▸ **Instructions to follow**
Copy every one of the items below line for line, without changing any word or spelling.

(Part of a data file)

+--

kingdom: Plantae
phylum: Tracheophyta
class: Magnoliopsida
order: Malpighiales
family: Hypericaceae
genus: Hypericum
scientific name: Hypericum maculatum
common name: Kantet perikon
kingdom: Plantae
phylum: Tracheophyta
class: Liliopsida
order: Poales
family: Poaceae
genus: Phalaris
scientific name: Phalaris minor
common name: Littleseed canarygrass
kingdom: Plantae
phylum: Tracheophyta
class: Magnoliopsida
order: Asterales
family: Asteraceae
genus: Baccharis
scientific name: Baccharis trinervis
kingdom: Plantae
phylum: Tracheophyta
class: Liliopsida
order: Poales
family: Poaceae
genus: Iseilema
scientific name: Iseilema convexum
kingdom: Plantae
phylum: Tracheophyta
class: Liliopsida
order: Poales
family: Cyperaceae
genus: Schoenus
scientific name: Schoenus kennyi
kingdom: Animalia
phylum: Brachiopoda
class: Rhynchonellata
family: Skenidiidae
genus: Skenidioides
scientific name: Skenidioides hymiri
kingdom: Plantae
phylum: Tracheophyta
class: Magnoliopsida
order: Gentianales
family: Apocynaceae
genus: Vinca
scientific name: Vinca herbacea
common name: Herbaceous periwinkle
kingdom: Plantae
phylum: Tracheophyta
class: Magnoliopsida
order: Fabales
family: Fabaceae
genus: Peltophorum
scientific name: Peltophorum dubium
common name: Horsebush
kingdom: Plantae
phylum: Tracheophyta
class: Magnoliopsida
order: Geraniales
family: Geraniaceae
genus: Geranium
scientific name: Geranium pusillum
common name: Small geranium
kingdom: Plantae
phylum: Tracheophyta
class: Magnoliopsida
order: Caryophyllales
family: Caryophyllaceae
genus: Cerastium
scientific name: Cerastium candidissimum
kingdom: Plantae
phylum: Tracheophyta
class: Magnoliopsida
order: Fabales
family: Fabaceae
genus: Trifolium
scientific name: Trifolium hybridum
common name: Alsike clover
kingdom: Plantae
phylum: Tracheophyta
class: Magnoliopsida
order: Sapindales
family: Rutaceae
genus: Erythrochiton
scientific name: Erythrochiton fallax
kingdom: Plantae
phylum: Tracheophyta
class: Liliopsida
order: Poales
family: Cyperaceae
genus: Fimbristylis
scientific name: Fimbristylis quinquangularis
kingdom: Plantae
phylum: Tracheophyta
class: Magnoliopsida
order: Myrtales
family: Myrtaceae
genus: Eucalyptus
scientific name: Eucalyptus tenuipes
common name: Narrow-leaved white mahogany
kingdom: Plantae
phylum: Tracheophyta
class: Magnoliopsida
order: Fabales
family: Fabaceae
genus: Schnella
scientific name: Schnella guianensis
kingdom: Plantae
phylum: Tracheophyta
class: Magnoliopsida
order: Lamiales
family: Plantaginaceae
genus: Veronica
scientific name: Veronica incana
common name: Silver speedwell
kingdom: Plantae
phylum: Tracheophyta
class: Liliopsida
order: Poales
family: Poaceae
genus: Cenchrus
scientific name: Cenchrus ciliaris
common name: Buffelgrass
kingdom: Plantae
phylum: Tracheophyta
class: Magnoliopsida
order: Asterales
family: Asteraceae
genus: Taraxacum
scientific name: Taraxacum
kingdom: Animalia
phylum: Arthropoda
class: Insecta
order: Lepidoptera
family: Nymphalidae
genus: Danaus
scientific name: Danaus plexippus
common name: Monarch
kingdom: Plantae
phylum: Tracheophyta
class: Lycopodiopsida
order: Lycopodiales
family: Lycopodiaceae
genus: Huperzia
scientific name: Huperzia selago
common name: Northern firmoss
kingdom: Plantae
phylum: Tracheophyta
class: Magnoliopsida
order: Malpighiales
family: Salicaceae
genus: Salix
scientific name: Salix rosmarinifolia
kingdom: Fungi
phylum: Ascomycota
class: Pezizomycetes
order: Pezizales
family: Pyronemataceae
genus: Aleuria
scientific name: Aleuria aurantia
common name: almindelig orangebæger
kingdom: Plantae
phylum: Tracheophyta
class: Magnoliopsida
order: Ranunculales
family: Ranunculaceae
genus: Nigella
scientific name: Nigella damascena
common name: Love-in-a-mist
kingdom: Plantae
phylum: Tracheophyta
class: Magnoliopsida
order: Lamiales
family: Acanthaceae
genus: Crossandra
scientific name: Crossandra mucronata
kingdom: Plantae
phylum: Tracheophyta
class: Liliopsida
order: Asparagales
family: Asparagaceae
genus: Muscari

+--

▸ **Full output**
kingdom: Plantae
phylum: Tracheophyta
class: Magnoliopsida
order: Malpighiales
family: Hypericaceae
genus: Hypericum
scientific name: Hypericum maculatum
common name: Kantet perikon
kingdom: Plantae
phylum: Tracheophyta
class: Liliopsida
order: Poales
family: Poaceae
genus: Phalaris
scientific name: Phalaris minor
common name: Littleseed canarygrass
kingdom: Plantae
phylum: Tracheophyta
class: Magnoliopsida
order: Asterales
family: Asteraceae
genus: Baccharis
scientific name: Baccharis trinervis
kingdom: Plantae
phylum: Tracheophyta
class: Liliopsida
order: Poales
family: Poaceae
genus: Iseilema
scientific name: Iseilema convexum
kingdom: Plantae
phylum: Tracheophyta
class: Liliopsida
order: Poales
family: Cyperaceae
genus: Schoenus
scientific name: Schoenus kennyi
kingdom: Animalia
phylum: Brachiopoda
class: Rhynchonellata
family: Skenidiidae
genus: Skenidioides
scientific name: Skenidioides hymiri
kingdom: Plantae
phylum: Tracheophyta
class: Magnoliopsida
order: Gentianales
family: Apocynaceae
genus: Vinca
scientific name: Vinca herbacea
common name: Herbaceous periwinkle
kingdom: Plantae
phylum: Tracheophyta
class: Magnoliopsida
order: Fabales
family: Fabaceae
genus: Peltophorum
scientific name: Peltophorum dubium
common name: Horsebush
kingdom: Plantae
phylum: Tracheophyta
class: Magnoliopsida
order: Geraniales
family: Geraniaceae
genus: Geranium
scientific name: Geranium pusillum
common name: Small geranium
kingdom: Plantae
phylum: Tracheophyta
class: Magnoliopsida
order: Caryophyllales
family: Caryophyllaceae
genus: Cerastium
scientific name: Cerastium candidissimum
kingdom: Plantae
phylum: Tracheophyta
class: Magnoliopsida
order: Fabales
family: Fabaceae
genus: Trifolium
scientific name: Trifolium hybridum
common name: Alsike clover
kingdom: Plantae
phylum: Tracheophyta
class: Magnoliopsida
order: Sapindales
family: Rutaceae
genus: Erythrochiton
scientific name: Erythrochiton fallax
kingdom: Plantae
phylum: Tracheophyta
class: Liliopsida
order: Poales
family: Cyperaceae
genus: Fimbristylis
scientific name: Fimbristylis quinquangularis
kingdom: Plantae
phylum: Tracheophyta
class: Magnoliopsida
order: Myrtales
family: Myrtaceae
genus: Eucalyptus
scientific name: Eucalyptus tenuipes
common name: Narrow-leaved white mahogany
kingdom: Plantae
phylum: Tracheophyta
class: Magnoliopsida
order: Fabales
family: Fabaceae
genus: Schnella
scientific name: Schnella guianensis
kingdom: Plantae
phylum: Tracheophyta
class: Magnoliopsida
order: Lamiales
family: Plantaginaceae
genus: Veronica
scientific name: Veronica incana
common name: Silver speedwell
kingdom: Plantae
phylum: Tracheophyta
class: Liliopsida
order: Poales
family: Poaceae
genus: Cenchrus
scientific name: Cenchrus ciliaris
common name: Buffelgrass
kingdom: Plantae
phylum: Tracheophyta
class: Magnoliopsida
order: Asterales
family: Asteraceae
genus: Taraxacum
scientific name: Taraxacum
kingdom: Animalia
phylum: Arthropoda
class: Insecta
order: Lepidoptera
family: Nymphalidae
genus: Danaus
scientific name: Danaus plexippus
common name: Monarch
kingdom: Plantae
phylum: Tracheophyta
class: Lycopodiopsida
order: Lycopodiales
family: Lycopodiaceae
genus: Huperzia
scientific name: Huperzia selago
common name: Northern firmoss
kingdom: Plantae
phylum: Tracheophyta
class: Magnoliopsida
order: Malpighiales
family: Salicaceae
genus: Salix
scientific name: Salix rosmarinifolia
kingdom: Fungi
phylum: Ascomycota
class: Pezizomycetes
order: Pezizales
family: Pyronemataceae
genus: Aleuria
scientific name: Aleuria aurantia
common name: almindelig orangebæger
kingdom: Plantae
phylum: Tracheophyta
class: Magnoliopsida
order: Ranunculales
family: Ranunculaceae
genus: Nigella
scientific name: Nigella damascena
common name: Love-in-a-mist
kingdom: Plantae
phylum: Tracheophyta
class: Magnoliopsida
order: Lamiales
family: Acanthaceae
genus: Crossandra
scientific name: Crossandra mucronata
kingdom: Plantae
phylum: Tracheophyta
class: Liliopsida
order: Asparagales
family: Asparagaceae
genus: Muscari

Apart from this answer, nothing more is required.